Counselling on drug adherence

There are various forms of intervention on HIV medication based on different models and theories of health behaviours.11-13 One of the important principles in drug adherence counselling is that patients should be involved in treatment decision process. They need information and explanation on the pros and cons of the medications prescribed to them. HAART should not be prescribed without the commitment from patients. Besides, strategies for enhancing drug adherence should be discussed before commencement of treatment. Such strategies include setting alarm via mobile phone or watch to ensure accurate drug taking time, proper drug storage, and forming habit of stock taking of drugs. Integration of medication schedule into life routine is the key to success in treatment adherence.

Secondary prevention - counselling on safer sex

The development of rapport and regular contacts with HIV patients are the pre-requisites for effective safer sex promotion in HIV patients. Health care workers need to prepare themselves to discuss the topic of sex and master the skills in addressing sexual need of patients. The dimensions of safer sex education in clinical settings include: (a) risk behaviour assessment, STDs screening and counselling at individual level, (b) education on proper use of condom and (c) counselling on the importance of safer sex practice. Spouses/partners shall be invited to join the session to understand the couples' difficulties and barriers in sexual relationships and offer counselling accordingly.

The social interface

The ultimate objective of psychosocial care is not only for prolonging survival of patients, but to assist them to attain quality of life and to enable them to reintegrate back to society. Enhancing self-care ability is crucial to facilitate normal living. In the course of treatment, health care workers have to identify barriers to independent living, and offer appropriate assistance to achieve the aim. For example, PLWHAs may also need vocational rehabilitation in order to resume independent living. Moreover, they can be empowered by full understanding of their own health progress and treatment updates.

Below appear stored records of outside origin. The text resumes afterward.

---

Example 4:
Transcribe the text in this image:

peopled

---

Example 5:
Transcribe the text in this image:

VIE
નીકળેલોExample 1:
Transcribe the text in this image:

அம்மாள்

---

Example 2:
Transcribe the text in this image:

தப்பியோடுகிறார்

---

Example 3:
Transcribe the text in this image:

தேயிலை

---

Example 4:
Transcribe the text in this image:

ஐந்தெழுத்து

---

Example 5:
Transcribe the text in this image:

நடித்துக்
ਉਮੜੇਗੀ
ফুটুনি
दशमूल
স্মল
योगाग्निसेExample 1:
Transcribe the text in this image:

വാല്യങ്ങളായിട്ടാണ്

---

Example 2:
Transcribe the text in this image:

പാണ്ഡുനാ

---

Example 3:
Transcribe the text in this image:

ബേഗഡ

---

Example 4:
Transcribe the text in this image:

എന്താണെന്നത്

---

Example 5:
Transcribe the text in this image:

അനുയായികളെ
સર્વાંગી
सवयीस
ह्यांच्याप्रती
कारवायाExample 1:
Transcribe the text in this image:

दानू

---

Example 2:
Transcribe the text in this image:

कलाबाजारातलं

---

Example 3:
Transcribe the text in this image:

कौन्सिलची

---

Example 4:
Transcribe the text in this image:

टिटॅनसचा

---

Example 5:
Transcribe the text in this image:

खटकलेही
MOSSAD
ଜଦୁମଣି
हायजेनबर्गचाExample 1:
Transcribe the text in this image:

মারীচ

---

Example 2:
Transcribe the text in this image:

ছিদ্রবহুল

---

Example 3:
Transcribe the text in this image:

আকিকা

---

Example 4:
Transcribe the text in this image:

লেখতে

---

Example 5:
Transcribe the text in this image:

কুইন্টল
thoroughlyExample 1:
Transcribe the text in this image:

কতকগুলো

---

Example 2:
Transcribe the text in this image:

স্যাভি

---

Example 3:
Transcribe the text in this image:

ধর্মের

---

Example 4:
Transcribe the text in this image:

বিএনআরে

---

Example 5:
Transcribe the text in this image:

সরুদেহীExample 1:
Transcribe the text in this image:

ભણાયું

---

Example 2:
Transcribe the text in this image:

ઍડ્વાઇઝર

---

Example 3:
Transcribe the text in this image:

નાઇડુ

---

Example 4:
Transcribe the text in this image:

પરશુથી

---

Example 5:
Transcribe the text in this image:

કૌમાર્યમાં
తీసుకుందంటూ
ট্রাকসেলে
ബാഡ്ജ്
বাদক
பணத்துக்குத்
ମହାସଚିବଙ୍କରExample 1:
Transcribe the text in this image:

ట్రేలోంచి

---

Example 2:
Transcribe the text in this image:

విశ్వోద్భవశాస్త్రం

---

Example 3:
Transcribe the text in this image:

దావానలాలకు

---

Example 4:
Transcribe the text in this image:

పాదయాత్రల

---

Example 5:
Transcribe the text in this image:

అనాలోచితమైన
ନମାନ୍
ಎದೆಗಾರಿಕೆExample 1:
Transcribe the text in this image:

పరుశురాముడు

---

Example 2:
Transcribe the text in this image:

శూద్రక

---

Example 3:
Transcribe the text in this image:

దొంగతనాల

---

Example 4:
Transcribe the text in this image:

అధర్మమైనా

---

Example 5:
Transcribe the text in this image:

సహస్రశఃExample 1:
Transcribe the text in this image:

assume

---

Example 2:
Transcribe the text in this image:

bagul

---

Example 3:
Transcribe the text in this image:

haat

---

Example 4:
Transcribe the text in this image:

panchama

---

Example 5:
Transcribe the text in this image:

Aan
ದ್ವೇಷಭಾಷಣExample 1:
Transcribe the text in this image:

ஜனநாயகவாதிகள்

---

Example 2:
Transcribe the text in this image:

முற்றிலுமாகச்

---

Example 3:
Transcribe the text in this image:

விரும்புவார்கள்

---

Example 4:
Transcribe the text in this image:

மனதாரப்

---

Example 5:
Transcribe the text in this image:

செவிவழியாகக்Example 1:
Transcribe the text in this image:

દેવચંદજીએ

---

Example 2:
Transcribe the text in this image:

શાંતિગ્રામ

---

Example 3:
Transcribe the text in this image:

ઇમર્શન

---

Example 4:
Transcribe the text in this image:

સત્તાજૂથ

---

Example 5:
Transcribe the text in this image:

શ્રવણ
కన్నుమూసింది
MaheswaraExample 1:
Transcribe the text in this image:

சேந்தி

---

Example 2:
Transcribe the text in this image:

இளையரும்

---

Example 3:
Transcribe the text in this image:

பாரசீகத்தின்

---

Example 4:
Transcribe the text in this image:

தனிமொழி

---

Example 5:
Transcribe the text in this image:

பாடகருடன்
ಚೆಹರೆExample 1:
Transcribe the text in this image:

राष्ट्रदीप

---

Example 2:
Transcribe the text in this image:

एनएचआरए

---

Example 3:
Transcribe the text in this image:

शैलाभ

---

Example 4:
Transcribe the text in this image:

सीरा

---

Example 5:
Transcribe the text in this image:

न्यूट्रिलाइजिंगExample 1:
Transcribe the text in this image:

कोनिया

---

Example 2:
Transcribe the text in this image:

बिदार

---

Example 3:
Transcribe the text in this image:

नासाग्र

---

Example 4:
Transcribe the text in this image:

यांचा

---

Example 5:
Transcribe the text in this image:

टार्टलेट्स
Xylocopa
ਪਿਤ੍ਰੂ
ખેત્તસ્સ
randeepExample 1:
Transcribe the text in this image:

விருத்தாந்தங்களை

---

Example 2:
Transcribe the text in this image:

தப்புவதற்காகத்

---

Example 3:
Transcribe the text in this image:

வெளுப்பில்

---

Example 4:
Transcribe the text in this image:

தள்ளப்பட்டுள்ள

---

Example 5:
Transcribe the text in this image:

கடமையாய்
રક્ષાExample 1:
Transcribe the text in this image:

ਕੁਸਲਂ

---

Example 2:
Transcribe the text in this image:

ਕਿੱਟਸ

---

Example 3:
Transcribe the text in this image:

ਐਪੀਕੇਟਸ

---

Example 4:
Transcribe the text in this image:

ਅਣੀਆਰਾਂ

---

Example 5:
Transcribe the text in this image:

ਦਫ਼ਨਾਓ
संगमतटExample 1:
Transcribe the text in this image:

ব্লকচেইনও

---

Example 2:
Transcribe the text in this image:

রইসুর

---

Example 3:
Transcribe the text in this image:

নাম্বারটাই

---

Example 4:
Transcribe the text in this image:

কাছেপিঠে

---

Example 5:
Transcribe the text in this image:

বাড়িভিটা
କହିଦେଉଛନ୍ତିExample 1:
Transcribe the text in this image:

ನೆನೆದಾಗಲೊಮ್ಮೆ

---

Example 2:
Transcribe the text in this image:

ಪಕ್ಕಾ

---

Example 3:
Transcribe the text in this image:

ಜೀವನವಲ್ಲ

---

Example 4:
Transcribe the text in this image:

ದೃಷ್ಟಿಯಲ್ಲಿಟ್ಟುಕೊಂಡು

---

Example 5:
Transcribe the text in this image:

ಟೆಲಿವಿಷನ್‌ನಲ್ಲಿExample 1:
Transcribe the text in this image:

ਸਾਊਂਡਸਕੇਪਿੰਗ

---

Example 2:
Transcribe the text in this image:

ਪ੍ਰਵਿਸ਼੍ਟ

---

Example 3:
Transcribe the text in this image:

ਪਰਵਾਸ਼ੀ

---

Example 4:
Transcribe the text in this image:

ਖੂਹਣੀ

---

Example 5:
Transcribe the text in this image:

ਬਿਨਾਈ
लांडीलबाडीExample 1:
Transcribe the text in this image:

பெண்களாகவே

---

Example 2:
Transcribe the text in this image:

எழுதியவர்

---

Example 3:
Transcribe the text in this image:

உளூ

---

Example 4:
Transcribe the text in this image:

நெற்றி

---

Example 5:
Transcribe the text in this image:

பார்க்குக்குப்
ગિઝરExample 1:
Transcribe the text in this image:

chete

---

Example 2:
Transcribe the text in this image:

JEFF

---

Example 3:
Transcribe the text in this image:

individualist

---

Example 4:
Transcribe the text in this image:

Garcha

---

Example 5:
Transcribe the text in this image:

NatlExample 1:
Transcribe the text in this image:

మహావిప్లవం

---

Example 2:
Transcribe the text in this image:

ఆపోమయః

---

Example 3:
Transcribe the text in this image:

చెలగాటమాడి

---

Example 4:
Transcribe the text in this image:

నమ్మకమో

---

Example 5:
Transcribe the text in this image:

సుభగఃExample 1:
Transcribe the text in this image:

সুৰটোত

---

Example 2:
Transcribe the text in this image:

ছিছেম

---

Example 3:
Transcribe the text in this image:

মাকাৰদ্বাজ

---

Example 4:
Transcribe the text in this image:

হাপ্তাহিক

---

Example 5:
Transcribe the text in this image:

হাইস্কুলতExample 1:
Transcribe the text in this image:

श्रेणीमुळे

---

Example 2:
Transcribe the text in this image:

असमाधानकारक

It is important to note that HIV-related social stigmas have never disappeared.14 Social stigma can be a form of chronic stress for HIV/AIDS patients. In addition, fear of stigmatisation and discrimination would stop people from disclosing their diagnosis to friends and family members, while the burden and stressors of HIV are all kept to the infected individuals. Some people develop internal stigmas. They believe that their disease is a form of punishment and the disease constrains every aspect of their lives. Some patients may avoid social contacts and do not seek their much needed social support since they believe that they are not worth of respect and care from anyone. As a result, people living with HIV/AIDS may live in despair and a constant fear of rejection, and yet lack social support that they need.

Algorithm 5(A)

Further reading

1. Barry PD. Psychosocial nursing: care of physically ill patients and their families. Philadelphia: Lippincott, 1996.

2. Bartlett JG, Finkbeiner AK. The guide to living with HIV infection: Developed at the Johns Hopkins AIDS Clinic (5th Ed.). US: Johns Hopkins University Press, 2001.

3. Laurence J (Eds). Medication adherence in HIV/AIDS. NY: Mary Ann Liebert, 2004.

4. Nott KH, Vedhara K (Eds). Psychosocial and Biomedical interactions in HIV infection. UK: Harwood Academic Publishers, 2000.

5. UNAIDS. Caring for carers. Managing stress in those who care for people with HIV and AIDS. Geneva: UNAIDS, 2000.

6. UNAIDS. AIDS: Palliative care. Technical Update. Geneva: UNAIDS, 2000.